During matches, persistent sniffing, coughing and sneezing, as well as other signs of illness, were heard from within the crowd and on the court.

US tennis great John McEnroe disclosed that he caught COVID-19 early on during the US Open

Players have also been carrying tissues in their racket bags, as shown by US Open footage. 

What’s more, is that tennis-great-turned-analyst John McEnroe disclosed that he had tested positive for COVID-19 on the second day of the tournament in August. 

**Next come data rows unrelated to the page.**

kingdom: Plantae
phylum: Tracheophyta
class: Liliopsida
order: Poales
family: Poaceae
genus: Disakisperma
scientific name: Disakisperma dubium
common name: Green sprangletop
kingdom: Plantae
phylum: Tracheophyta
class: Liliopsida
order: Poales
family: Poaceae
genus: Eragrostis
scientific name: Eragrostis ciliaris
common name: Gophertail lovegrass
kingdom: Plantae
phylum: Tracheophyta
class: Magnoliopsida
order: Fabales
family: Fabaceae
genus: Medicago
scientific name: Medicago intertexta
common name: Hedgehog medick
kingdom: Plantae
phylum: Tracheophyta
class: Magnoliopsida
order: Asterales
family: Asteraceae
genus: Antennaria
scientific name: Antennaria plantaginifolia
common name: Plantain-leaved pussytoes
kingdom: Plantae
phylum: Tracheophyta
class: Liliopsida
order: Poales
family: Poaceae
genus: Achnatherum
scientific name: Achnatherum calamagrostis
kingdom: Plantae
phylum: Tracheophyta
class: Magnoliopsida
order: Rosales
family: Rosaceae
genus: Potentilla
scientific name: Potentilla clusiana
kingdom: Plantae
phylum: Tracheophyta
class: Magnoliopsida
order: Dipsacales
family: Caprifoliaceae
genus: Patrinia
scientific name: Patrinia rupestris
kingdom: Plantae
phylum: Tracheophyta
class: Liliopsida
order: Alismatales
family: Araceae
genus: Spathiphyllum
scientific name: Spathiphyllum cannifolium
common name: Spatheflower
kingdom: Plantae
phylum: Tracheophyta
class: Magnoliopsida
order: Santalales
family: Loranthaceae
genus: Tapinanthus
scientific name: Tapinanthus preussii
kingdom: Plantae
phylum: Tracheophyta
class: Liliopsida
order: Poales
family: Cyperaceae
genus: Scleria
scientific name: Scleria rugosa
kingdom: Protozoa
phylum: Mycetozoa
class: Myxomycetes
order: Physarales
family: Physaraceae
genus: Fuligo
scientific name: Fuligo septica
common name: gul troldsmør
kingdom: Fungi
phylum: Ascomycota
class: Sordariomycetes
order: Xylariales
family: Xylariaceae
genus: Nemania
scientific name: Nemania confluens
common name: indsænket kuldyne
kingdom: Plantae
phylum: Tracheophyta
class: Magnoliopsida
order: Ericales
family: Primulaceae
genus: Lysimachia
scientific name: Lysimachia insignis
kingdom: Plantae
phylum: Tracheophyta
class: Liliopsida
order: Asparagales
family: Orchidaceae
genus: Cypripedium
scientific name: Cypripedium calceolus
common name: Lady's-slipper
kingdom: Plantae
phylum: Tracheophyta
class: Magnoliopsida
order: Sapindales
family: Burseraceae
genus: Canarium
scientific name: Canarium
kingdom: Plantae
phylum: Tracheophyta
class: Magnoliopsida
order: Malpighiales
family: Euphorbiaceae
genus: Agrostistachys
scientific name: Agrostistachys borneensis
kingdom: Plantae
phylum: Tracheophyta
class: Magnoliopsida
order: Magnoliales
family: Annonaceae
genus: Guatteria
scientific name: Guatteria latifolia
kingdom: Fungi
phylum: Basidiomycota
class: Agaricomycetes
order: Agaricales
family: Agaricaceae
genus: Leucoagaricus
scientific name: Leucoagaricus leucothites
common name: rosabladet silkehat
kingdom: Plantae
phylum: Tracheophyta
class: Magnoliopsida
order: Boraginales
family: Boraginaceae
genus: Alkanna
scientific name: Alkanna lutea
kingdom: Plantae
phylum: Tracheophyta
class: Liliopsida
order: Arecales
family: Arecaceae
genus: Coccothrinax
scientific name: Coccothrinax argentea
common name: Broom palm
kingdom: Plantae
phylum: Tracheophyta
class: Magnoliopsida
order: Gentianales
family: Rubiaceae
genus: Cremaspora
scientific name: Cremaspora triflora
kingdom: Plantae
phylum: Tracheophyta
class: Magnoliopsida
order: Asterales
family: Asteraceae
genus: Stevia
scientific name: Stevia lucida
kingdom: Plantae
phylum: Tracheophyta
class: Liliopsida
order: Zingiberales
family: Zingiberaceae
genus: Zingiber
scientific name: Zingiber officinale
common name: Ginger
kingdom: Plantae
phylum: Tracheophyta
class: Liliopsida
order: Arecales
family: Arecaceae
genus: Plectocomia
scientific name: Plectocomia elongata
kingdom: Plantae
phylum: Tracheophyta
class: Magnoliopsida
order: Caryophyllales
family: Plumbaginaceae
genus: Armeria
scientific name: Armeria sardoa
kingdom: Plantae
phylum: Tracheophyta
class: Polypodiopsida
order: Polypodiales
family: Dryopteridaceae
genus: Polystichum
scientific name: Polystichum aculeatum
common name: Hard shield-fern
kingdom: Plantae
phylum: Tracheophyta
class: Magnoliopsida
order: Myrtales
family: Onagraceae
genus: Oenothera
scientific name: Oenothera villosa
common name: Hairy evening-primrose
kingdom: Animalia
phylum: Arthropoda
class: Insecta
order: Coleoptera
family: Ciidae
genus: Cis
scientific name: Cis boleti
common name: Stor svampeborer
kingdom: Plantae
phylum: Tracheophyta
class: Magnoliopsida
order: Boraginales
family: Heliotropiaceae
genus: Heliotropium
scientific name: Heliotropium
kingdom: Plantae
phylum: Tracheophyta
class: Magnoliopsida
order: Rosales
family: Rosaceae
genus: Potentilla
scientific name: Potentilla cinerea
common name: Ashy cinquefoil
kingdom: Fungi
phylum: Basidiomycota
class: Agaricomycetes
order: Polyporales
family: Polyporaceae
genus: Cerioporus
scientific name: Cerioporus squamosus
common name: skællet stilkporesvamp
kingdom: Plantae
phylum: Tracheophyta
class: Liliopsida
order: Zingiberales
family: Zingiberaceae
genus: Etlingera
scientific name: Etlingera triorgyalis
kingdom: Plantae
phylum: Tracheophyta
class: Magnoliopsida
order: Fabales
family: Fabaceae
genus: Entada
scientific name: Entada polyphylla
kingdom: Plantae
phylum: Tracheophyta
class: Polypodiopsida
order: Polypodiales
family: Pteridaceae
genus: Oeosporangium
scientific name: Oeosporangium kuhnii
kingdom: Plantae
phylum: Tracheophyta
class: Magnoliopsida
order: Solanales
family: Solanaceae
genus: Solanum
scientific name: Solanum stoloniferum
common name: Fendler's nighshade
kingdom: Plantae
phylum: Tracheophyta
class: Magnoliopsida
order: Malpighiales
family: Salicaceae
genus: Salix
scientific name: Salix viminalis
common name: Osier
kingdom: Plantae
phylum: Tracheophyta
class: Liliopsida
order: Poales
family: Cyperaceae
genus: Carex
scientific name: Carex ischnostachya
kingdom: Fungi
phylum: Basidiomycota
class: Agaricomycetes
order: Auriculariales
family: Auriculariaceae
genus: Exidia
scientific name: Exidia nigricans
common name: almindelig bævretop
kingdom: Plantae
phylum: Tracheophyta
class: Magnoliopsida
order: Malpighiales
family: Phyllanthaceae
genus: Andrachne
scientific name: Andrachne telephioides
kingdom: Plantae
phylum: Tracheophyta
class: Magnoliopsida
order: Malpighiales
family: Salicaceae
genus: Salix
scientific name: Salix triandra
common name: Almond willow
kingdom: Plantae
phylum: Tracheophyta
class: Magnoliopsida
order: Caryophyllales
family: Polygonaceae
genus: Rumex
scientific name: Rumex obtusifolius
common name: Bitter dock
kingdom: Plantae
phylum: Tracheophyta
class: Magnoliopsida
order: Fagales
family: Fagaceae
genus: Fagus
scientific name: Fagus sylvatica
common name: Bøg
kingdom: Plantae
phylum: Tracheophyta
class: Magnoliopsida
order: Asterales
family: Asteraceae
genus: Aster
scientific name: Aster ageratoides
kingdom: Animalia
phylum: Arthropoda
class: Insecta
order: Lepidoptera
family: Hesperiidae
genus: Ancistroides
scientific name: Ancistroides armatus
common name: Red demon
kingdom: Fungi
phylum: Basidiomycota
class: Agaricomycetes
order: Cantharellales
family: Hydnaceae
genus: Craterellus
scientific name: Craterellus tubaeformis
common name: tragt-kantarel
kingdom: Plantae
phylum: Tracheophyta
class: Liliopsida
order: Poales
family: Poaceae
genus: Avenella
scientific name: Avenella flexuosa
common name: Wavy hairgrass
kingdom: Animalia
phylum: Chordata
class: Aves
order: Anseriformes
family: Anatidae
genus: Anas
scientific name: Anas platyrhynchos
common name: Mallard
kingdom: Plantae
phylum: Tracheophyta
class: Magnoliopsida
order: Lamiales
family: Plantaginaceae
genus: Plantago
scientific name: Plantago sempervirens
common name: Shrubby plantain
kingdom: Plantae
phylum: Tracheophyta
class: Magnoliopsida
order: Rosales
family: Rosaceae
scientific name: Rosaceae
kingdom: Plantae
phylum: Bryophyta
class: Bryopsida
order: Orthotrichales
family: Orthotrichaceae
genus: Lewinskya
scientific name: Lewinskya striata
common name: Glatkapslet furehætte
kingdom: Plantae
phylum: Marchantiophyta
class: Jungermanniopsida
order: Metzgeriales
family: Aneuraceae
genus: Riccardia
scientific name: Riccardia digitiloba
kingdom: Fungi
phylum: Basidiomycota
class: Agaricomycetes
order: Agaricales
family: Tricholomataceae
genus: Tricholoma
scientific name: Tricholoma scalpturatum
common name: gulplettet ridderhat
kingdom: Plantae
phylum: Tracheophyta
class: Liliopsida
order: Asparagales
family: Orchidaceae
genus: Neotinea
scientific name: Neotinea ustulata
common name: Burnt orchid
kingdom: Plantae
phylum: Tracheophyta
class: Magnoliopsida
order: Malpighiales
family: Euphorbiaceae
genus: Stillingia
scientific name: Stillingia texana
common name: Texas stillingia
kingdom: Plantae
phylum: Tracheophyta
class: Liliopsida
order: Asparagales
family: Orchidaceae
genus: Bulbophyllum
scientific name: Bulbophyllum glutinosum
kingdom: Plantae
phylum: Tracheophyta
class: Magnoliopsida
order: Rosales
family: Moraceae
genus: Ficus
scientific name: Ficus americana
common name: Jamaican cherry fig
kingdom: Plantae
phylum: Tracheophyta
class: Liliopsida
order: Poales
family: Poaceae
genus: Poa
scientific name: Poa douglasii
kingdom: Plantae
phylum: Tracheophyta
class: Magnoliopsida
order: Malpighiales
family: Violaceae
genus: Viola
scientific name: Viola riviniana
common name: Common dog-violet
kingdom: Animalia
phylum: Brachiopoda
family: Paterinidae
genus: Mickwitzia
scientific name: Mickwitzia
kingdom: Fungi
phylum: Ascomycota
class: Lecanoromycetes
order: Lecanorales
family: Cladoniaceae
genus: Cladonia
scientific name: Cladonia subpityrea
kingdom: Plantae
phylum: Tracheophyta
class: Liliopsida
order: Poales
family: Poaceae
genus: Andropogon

‘I’m watching the US Open from home & can’t wait to get back to work soon,’ McEnroe told ESPN.  

Tournament organizers fear that McEnroe’s diagnosis and the spread of troubling symptoms among players are the results of the COVID Pirola variant expanding, which experts have described as a health issue.

Players, who share many facilities among each other and stay not too far away from one another, are not required to test for COVID at the US Open, according to The New York Times.

Fans aren’t asked to provide proof of vaccination, wear masks, or test at stadium entry in Queens either.